The standard input of the child should come from the same place as the standard input of the parent.
The named pipe already exists.
Now popen() is not appropriate, and we get into naked `fork & exec' code. What follows is more pseudo-code than operational C.
if ((pid = fork() < 0)
error
else if (pid > 0)
{
/* Parent - might wait for child to complete */
}
else
{
int fd = open("/my/other/pipe", O_WRONLY|O_NONBLOCK);
if (fd < 0)
error
dup2(fd, 2); /* There is a symbolic name for stderr too */
close(fd); /* Do not want this open any more */
char *cmd[4] = { "/bin/sh", "-c", "/run/my/command -with arguments", 0 };
execv(cmd[0], cmd);
error - if execv returns, it failed!
}
If you're totally confident no-one has pulled any stunts on you like closing stdout, you can avoid using dup2() by closing stderr (fd = 2) before calling open(). However, if you do that, you can't report any errors any more - because you closed stderr.

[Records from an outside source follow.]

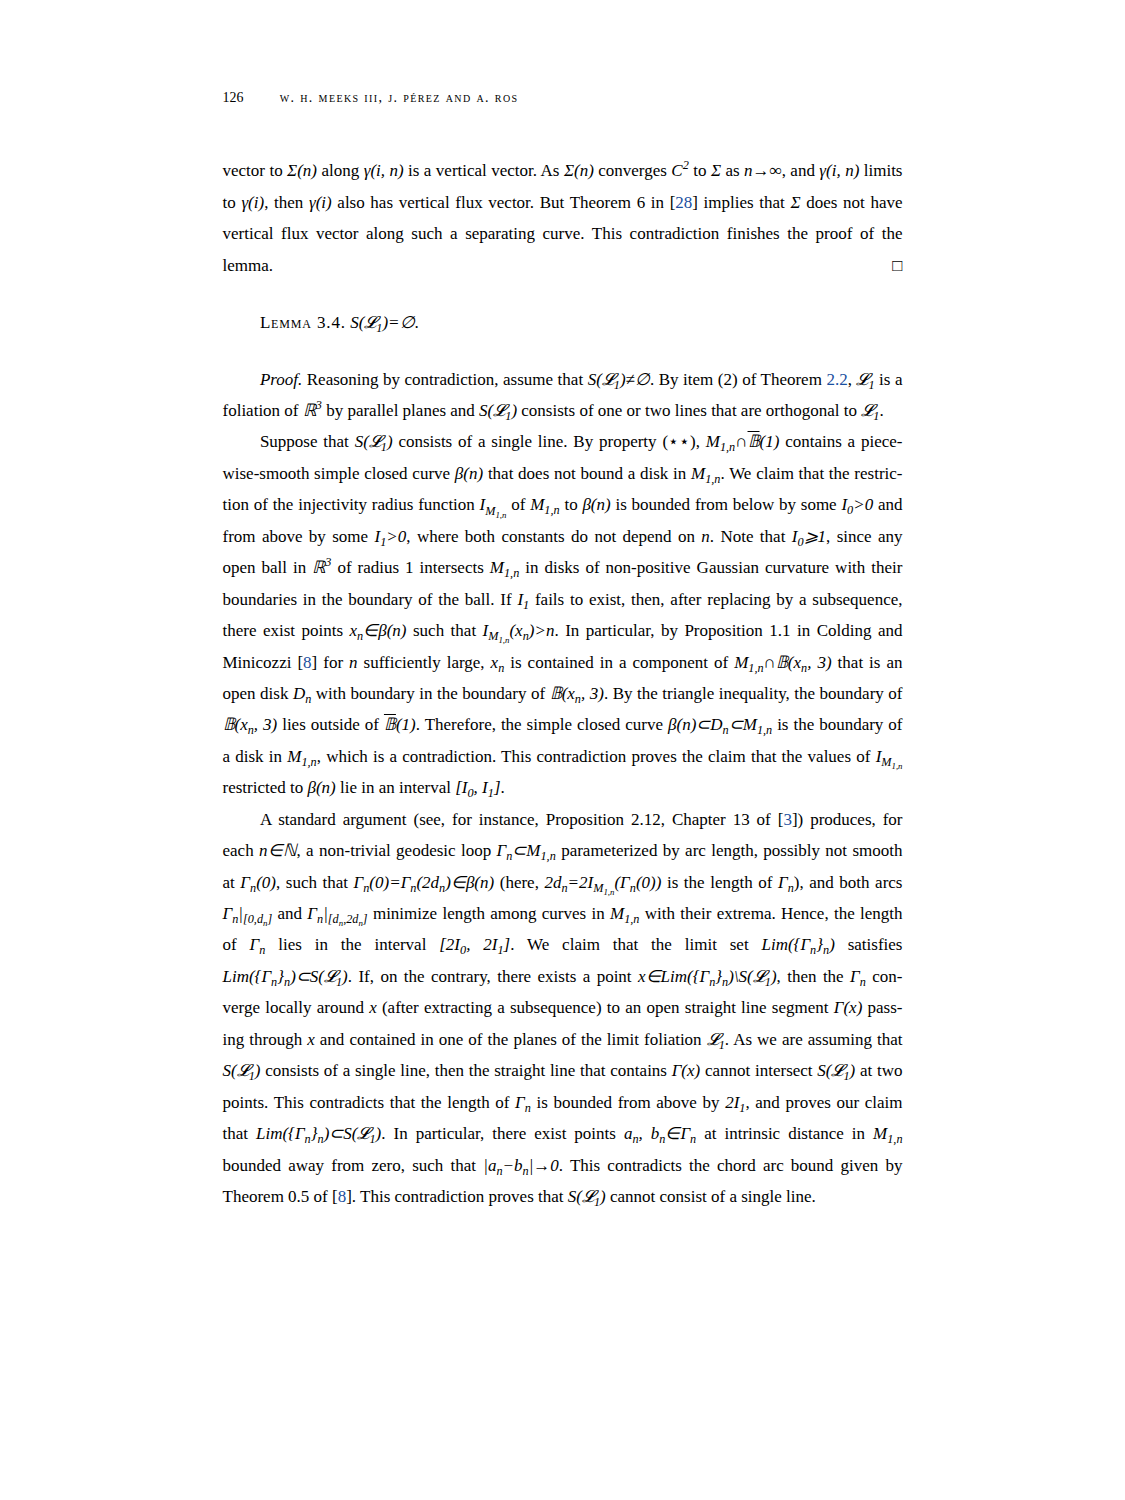126 w. h. meeks iii, j. pérez and a. ros
vector to Σ(n) along γ(i, n) is a vertical vector. As Σ(n) converges C2 to Σ as n→∞, and γ(i, n) limits to γ(i), then γ(i) also has vertical flux vector. But Theorem 6 in [28] implies that Σ does not have vertical flux vector along such a separating curve. This contradiction finishes the proof of the lemma. □
Lemma 3.4. S(𝓛1)=∅.
Proof. Reasoning by contradiction, assume that S(𝓛1)≠∅. By item (2) of Theorem 2.2, 𝓛1 is a foliation of ℝ3 by parallel planes and S(𝓛1) consists of one or two lines that are orthogonal to 𝓛1.
Suppose that S(𝓛1) consists of a single line. By property (⋆⋆), M1,n∩𝔹(1) contains a piecewise-smooth simple closed curve β(n) that does not bound a disk in M1,n. We claim that the restriction of the injectivity radius function IM1,n of M1,n to β(n) is bounded from below by some I0>0 and from above by some I1>0, where both constants do not depend on n. Note that I0⩾1, since any open ball in ℝ3 of radius 1 intersects M1,n in disks of non-positive Gaussian curvature with their boundaries in the boundary of the ball. If I1 fails to exist, then, after replacing by a subsequence, there exist points xn∈β(n) such that IM1,n(xn)>n. In particular, by Proposition 1.1 in Colding and Minicozzi [8] for n sufficiently large, xn is contained in a component of M1,n∩𝔹(xn, 3) that is an open disk Dn with boundary in the boundary of 𝔹(xn, 3). By the triangle inequality, the boundary of 𝔹(xn, 3) lies outside of 𝔹(1). Therefore, the simple closed curve β(n)⊂Dn⊂M1,n is the boundary of a disk in M1,n, which is a contradiction. This contradiction proves the claim that the values of IM1,n restricted to β(n) lie in an interval [I0, I1].
A standard argument (see, for instance, Proposition 2.12, Chapter 13 of [3]) produces, for each n∈ℕ, a non-trivial geodesic loop Γn⊂M1,n parameterized by arc length, possibly not smooth at Γn(0), such that Γn(0)=Γn(2dn)∈β(n) (here, 2dn=2IM1,n(Γn(0)) is the length of Γn), and both arcs Γn|[0,dn] and Γn|[dn,2dn] minimize length among curves in M1,n with their extrema. Hence, the length of Γn lies in the interval [2I0, 2I1]. We claim that the limit set Lim({Γn}n) satisfies Lim({Γn}n)⊂S(𝓛1). If, on the contrary, there exists a point x∈Lim({Γn}n)\S(𝓛1), then the Γn converge locally around x (after extracting a subsequence) to an open straight line segment Γ(x) passing through x and contained in one of the planes of the limit foliation 𝓛1. As we are assuming that S(𝓛1) consists of a single line, then the straight line that contains Γ(x) cannot intersect S(𝓛1) at two points. This contradicts that the length of Γn is bounded from above by 2I1, and proves our claim that Lim({Γn}n)⊂S(𝓛1). In particular, there exist points an, bn∈Γn at intrinsic distance in M1,n bounded away from zero, such that |an−bn|→0. This contradicts the chord arc bound given by Theorem 0.5 of [8]. This contradiction proves that S(𝓛1) cannot consist of a single line.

So, I would do it as shown.
If you have a different requirement, state what you want to achieve.
As noted by p2vb, if you want the parent to wait for the child to finish, then simply using system() may be sufficient. If the parent should continue while the child is running, you might try system() where the command string ends with an ampersand (&) to put the child into the background, or you might use the code outlined in Option 2 above.
Using system(), the parent will have little chance to read the /my/other/pipe which gets the standard error from the child. You could easily deadlock if the child produces a lot.
Also, be careful with your FD_CLOEXEC flag - set it on files that you don't want the child modifying. On Linux, you can use the O_CLOEXEC flag on the open() call; with Solaris, you have to set it via fcntl() - carefully.